Wakil Gubernur Jawa Barat Deddy Mizwar berkesempatan menyerahkan piala dan plakat WTN yang merupakan penghargaan dari Kementerian Perhubungan RI ini kepada Pemda Kota Tasikmalaya, Kota Banjar, Kabupaten Ciamis dan Kabupaten Garut, di aula Pemkot Tasikmalaya, Kamis (23/11/2017). Dalam kesempatan tersebut, sebagai wujud apresiasi terhadap kerja keras Pemkot dan Pemkab, Wagub Demiz juga memberikan hadiah berupa kendaraan operasional roda empat kepada masing-masing penerima penghargaan WTN.

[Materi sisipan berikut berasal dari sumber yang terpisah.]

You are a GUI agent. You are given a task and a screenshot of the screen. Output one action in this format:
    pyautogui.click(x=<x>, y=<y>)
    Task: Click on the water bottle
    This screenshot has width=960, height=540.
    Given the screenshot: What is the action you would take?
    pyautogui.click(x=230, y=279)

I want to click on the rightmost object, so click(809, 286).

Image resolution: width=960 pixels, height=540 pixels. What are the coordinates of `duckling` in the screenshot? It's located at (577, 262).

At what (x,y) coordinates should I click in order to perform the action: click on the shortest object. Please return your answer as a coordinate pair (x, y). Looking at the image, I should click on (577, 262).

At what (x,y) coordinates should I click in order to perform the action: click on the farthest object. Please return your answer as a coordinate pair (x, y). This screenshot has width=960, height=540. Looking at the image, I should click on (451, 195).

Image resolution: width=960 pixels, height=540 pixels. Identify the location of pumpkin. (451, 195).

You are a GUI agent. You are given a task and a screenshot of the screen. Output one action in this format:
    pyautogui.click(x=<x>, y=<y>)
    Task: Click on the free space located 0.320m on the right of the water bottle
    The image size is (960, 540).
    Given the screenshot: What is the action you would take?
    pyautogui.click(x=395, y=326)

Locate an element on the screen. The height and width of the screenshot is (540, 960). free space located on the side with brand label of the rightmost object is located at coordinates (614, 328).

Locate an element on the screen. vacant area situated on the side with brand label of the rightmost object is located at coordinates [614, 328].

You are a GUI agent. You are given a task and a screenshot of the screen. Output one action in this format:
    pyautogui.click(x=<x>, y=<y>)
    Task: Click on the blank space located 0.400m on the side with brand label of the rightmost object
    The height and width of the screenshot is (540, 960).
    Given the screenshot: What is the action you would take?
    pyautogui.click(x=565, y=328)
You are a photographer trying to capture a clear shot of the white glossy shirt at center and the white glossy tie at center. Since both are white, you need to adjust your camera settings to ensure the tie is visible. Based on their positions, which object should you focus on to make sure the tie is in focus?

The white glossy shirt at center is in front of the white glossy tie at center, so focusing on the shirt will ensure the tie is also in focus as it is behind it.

Demiz berharap dengan diberikannya hadiah tersebut akan semakin memotivasi untuk terus meningkatkan kinerja penyelenggaraan sistem transportasi perkotaan baik pada aspek administrasi, teknis dan operasional maupun aspek kebijakan kepala daerah dalam pembangunan transportasi perkotaan. “Termasuk pengawasan kelaikan kendaraan, manajemen dan rekayasa lalu lintas serta modernisasi sarana prasarana lalu lintas,” harap Demiz.
Baca Juga:Polres Cirebon Kota Gelar Razia Dekat Tikungan, Begini Keluh PengendaraSoal Pelebaran Jalan Tukmudal-Lurah Begini Kata Satori
Demiz mengungkapkan, untuk menekan angka kecelakaan lalu lintas lalu lintas, Dinas Perhubungan di masing-masing daerah perlu lebih menekankan upaya penguatan etika berlalu lintas sebagai bagian dari budaya bangsa. Misalnya melalui upaya pembinaan, penyuluhan dan pendidikan berlalu lintas sejak usia dini. “Kampanye keselamatan berlalu lintas dengan melibatkan partisipasi masyarakat juga harus terus dilalukan,” ungkapnya.
Dengan begitu diharapkan terwujud sistem transportasi kendaraan yang tertib, lancar, selamat, aman, efisien dan menjamin kesamaan hak pengguna jalan. Terkait keberadaan ojek dan taksi online, Demiz mengimbau kepada pemerintah Kota dan Kabupaten agar terus menjalin komunikasi dan koordinasi yang intens dengan perusahaan transportasi online dan konvensional. “Ini untuk mencegah timbulnya gesekan dan potensi konflik yang tidak kita inginkan,” ujarnya.
Ditempat yang sama, Kepala Dinas Perhubungan Jabar Dedi Taufik menuturkan, penghargaan WTN bertujuan untuk meningkatkan penyelenggaraan transportasi di kawasan perkotaan yang handal, berkelanjutan dan menjamin kesamaan hak pengguna jalan. “Sekaligus meningkatkan peran serta masyarakat dalam disiplin berlalu lintas sehingga dapat menurunkan angka kecelakaan lalu lintas baik yang disebabkan oleh faktor jalan, kendaraan maupun human eror,” tutur Dedi.